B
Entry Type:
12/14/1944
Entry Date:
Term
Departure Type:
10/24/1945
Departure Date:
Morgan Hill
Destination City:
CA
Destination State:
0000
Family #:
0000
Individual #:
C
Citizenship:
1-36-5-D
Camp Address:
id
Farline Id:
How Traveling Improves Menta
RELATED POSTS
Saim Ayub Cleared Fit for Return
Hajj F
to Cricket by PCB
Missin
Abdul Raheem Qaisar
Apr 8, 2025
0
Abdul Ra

________________________

List each line of the material that contains the string "Destination". Match it with case taken into account.

Destination City:
Destination State:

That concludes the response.